Just read Ashok Malik's views on blogs. It is a tad optimistic and he does gloss over a bit in his views. Contrary to what he says, blogs did not play a huge part in the US elections. Initially, the blogs were meant to turn the tide and carry Kerry forward into the Whitehouse. Moreover, unlike what he claims, the community does not police itself too well. Most of the bloggers in fact don't give a damn about correcting themselves. When they are caught in a corner they either dismiss it as propoganda or as some 'ism' or the other.
The reasonable voices are far and few between and it is mostly about finding people who read and think similarly, though I would not go as far as to call it an echo chamber. At the most they are information aggregators than opinon shapers. And compared to the west, the Indian scenario is a bit different. There is an actual lack of compelling content and there is a vast pool of wannabes (yes, I'll readily admit to being one too) who are looking for the next great wave of controversy to ride on.
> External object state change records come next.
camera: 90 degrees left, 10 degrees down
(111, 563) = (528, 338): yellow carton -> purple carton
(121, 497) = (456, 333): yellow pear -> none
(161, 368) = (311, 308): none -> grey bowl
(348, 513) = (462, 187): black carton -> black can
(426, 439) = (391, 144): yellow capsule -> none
But mostly it is a case of a lot of smoke and no fire at all. The quality of a blog can be determined by a simple factor, whether the content is driving the act of blogging or if the act is driving the content? In any case, the latest controversy (edit: the earlier link was pointing to an unlelated post; my sincere apologies to Shivam), of the Delhi Times story (apparently toned down), on the blogger meet, has taken off and we already have reactions like
"I will slice off your penis and feed it to you". And we wonder why legal notices get issued regarding what we write. Please do get serious guys, at least when you write about others.
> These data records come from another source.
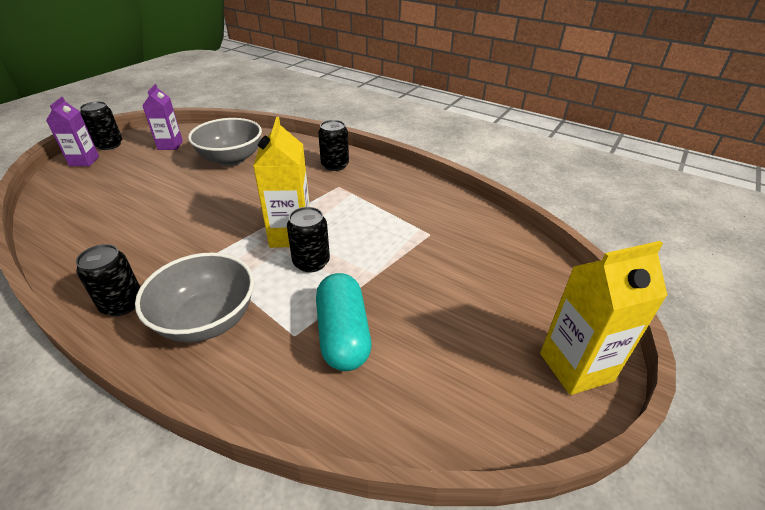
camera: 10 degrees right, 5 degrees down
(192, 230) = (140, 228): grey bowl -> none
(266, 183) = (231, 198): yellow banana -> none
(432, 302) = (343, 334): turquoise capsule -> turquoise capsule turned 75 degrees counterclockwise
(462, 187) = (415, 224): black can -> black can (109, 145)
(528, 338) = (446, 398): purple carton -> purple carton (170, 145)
To conclude, I'd revert to Malik, who makes a pertinent point.
"Are these flickering exceptions or do they hold a beacon to a new treasure room that journalism is at the edge of? Honestly, I don't know. Someday the MBAs who pay people like me our salaries – and who in turn are paid their salaries by people like Mr N. Ram – will finally pronounce judgment on a possible revenue model for blogs. Who knows, they may even seek to tamper with the format"
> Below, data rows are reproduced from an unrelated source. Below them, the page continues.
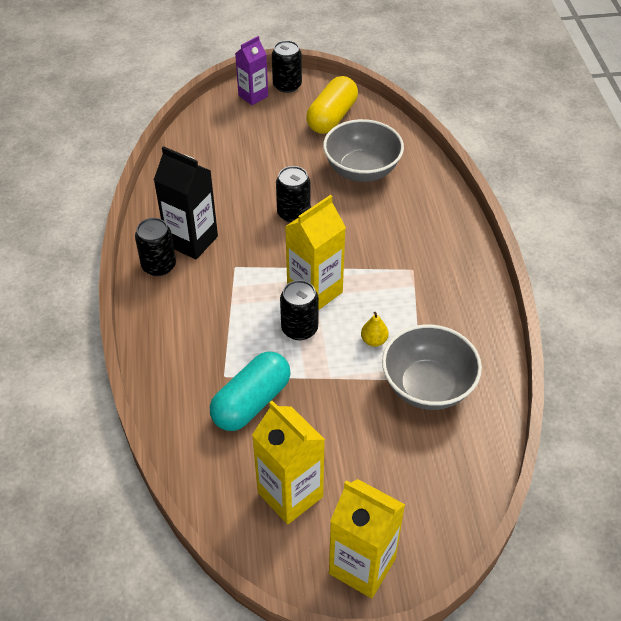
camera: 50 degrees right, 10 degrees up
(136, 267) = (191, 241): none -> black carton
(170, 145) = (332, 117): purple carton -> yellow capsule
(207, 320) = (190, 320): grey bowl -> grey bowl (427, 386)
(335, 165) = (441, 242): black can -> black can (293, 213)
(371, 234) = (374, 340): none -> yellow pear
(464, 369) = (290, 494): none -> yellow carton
Eventually, nothing of a large scale exists by itself. It always leans on a larger framework to reach the masses. Do not underestimate traditional forms of distribution and institutions. They have been around for ages because they adapt and mutate and now they are in the process of mutating again. If you do not understand what I am talking about, you have obviously missed old man Murdoch's vision of the future. To win them, the best way is to join them. The thing is nobody realieses that they have already done that.Update: Part of the above-mentioned post has been
Update 2: Note to self: Stay clear of the bloggers vs. mainstream media battles from now on. It is a worthless endavour.